--- WHAT IS EXPECTED ---
In the following listing, find the lines containing "wall" and report them.

--- MATERIALS PROVIDED ---

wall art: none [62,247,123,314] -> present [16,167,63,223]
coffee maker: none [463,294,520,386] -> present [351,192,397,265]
---
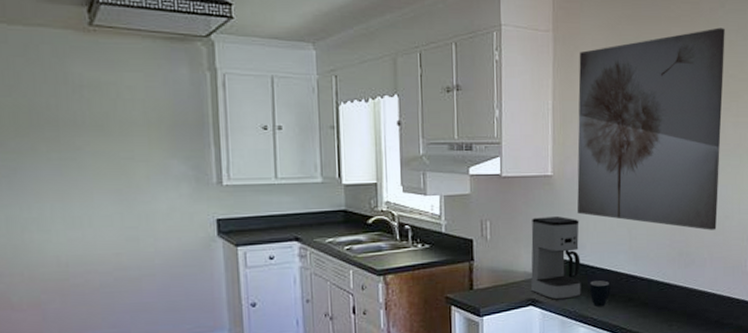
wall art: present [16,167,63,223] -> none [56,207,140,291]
...
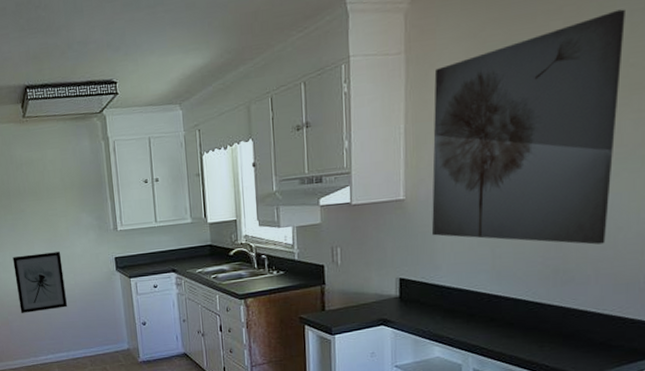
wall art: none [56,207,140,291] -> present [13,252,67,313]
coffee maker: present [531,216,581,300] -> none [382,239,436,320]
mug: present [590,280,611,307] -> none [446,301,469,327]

--- THE COMPLETED TASK ---
wall art: none [62,247,123,314] -> present [16,167,63,223]
wall art: present [16,167,63,223] -> none [56,207,140,291]
wall art: none [56,207,140,291] -> present [13,252,67,313]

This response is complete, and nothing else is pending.